Hi Andreas with the sunny smile in your face of a seaman on its right way without HFO-emissions, it is a great Feeling, to see, that Wilhelm Prölss has done well his development of the DYNARIG - 50 years ago. And it is a movement from the buttom. The big Players in the maritime Industry are not able, to jump, to imagine a world with less oil; they are prisoners in ist Business. The hope for a fossil free maritime world are laying on the shoulders of you, Andreas and Thys (DYKSTRA) and Torben Hass and Marcello Segato and Hartmut Schwarz and Gavin Allwright and Fritjof Giese, see the links below.

All the best from Heinz, www.windships.de

http://www.chorendesainasia.com/design-category/cruise-marine-tourism-vessels/

http://www.modern-merchant-sailing-vessel.com/

http://cargosail.fritjofgiese.com/

http://seagatesail.com/the-company/key-people/core-team/

http://www.kapitaen-hass.de/windjammer-shipping/

Gavin_Allwright
Gavin_Allwright

Great to see Andreas and the crew - real pioneers in bringing back wind propulsion into cargo and commercial sea transportation as a whole. Jan and the Sail Transport Network continues to support these efforts and over the last couple of years we have seen the movement grow and our projects gain a lot more attention. Tres hombres - what can I say -- inspirational and excellent rum too.

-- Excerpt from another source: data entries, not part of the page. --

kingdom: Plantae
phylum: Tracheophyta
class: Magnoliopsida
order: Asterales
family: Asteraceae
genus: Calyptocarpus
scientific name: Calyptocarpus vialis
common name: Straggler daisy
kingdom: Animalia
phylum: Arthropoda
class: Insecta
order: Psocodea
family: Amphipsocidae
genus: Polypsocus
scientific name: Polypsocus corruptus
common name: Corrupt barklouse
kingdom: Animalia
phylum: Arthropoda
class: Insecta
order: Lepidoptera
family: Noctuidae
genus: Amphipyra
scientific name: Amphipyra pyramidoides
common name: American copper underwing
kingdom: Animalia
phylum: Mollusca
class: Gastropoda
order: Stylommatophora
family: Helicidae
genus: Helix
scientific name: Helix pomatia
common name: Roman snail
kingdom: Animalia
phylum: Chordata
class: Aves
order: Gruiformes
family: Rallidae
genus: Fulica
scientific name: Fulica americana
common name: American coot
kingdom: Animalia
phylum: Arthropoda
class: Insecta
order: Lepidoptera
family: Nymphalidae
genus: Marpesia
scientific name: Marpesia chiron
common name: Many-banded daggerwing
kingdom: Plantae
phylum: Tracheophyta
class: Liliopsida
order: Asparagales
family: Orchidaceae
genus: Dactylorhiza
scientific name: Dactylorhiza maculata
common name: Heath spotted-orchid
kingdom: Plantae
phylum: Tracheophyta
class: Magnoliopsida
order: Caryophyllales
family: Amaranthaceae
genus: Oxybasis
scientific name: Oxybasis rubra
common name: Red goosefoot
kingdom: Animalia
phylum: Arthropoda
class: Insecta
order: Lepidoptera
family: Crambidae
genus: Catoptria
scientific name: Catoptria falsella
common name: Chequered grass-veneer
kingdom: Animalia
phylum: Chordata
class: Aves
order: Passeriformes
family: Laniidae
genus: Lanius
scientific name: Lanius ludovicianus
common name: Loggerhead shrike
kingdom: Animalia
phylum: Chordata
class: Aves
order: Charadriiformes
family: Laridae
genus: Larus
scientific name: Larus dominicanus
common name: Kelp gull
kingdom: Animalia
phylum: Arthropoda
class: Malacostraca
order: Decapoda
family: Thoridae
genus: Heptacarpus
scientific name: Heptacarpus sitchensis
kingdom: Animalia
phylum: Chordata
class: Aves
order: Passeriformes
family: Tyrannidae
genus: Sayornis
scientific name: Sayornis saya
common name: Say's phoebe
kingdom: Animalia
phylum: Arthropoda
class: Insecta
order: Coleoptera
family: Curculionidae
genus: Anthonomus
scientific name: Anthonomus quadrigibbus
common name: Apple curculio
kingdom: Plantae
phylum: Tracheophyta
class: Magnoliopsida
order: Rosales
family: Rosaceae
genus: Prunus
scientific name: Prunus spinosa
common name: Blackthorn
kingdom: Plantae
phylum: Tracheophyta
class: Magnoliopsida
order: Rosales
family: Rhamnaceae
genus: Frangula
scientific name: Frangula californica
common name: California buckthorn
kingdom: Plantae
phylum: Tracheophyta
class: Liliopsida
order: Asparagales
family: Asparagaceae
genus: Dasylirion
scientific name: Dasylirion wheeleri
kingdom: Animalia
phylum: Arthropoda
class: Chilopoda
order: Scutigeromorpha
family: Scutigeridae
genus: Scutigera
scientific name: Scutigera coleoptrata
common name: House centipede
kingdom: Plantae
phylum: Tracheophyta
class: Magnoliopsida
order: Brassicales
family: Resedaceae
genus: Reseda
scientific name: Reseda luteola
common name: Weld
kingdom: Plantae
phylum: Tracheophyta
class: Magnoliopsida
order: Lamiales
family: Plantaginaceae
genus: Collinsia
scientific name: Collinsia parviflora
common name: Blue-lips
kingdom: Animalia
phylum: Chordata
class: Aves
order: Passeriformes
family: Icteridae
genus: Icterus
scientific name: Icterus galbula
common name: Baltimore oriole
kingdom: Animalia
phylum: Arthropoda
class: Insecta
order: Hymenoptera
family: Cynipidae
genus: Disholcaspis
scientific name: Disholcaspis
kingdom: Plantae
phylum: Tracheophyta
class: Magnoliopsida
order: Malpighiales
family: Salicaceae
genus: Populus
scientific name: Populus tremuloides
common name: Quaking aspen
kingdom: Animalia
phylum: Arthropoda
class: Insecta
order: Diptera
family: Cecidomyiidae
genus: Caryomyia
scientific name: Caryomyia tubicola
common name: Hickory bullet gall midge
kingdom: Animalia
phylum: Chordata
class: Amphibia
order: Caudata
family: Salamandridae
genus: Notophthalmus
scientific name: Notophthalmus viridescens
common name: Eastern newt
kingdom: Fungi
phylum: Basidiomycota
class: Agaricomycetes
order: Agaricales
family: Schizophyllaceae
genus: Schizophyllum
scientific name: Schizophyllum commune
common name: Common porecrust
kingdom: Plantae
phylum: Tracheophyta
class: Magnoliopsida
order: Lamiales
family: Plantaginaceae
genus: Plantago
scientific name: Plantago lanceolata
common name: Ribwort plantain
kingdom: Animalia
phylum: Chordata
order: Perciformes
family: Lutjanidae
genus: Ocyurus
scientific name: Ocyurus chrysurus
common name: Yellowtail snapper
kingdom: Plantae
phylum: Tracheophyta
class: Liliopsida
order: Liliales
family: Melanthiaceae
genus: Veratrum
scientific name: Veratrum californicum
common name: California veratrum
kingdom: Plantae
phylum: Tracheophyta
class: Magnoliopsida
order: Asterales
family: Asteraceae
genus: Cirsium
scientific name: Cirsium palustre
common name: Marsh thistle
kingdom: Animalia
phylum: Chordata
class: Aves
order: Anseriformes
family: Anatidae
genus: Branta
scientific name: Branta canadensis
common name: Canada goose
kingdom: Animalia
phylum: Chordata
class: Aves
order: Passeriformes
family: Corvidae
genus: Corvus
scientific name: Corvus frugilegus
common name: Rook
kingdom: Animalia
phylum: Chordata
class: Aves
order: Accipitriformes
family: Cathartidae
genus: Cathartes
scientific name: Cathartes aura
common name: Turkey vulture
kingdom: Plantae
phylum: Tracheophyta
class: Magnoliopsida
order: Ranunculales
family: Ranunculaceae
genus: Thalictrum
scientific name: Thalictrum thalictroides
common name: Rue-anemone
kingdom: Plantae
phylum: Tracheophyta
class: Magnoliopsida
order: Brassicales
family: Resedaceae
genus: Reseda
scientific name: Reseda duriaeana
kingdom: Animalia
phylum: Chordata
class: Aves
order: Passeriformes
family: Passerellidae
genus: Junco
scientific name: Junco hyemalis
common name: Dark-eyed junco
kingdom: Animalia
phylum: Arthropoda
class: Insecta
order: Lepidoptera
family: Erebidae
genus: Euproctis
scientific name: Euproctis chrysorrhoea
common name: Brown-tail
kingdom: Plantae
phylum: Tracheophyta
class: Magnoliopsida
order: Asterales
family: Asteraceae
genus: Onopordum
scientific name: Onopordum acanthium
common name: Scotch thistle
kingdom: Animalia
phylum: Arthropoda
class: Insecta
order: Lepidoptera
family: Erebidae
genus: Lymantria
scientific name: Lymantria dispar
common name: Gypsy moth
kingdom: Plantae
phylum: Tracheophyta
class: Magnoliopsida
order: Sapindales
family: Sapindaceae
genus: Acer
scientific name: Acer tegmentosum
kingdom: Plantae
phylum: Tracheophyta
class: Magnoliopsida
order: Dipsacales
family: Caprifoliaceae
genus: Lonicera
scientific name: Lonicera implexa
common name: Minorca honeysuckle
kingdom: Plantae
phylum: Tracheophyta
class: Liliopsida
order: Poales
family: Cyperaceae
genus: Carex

Our first S/V Greenheart ship is nearing it's keel laying in Bangladesh now. http://www.greenheartproject.org We have been part of the movement in spirit and in support for quite a while, now we are really looking forward to joining it in a physical/practical way. We are also part of the development of a pilot project in the South Pacific, which will help develop a low-carbon network of sail and sail/hybrid shipping in the region - heady days indeed.

JanLundberg
JanLundberg

Fantastic!  Brings back beautiful memories of my two voyages on the Tres Hombres.  A fabulous sail transport player is Guillaume Le Grand's  TOWT organization, and a major ecoliner developer is the UK's B9 shipping.  Get ready to take your bicycle and bike trailer to the docks to meet your ship and take on truly green products.  Or at least think about that coffee and chocolate you love that's transported thousands of miles with dirty bunker fuel.  Now that the average speed of the big cargo ships has dropped to 15 knots -- slower than the clipper ships of over a century ago -- due to high oil prices, sail transport clearly looks like the future right around the next cape.  The ships may be engineless like the Tres Hombres or aided by renewable-energy auxiliary motors.  The Sail Transport Network http://www.sailtransportnetwork.org has been promoting clean, renewable-energy transport for trade and travel since 1999, and thanks to expensive, dwindling oil and the far worse threat of global warming, and our love of the sea, the sail transport movement is on the rise.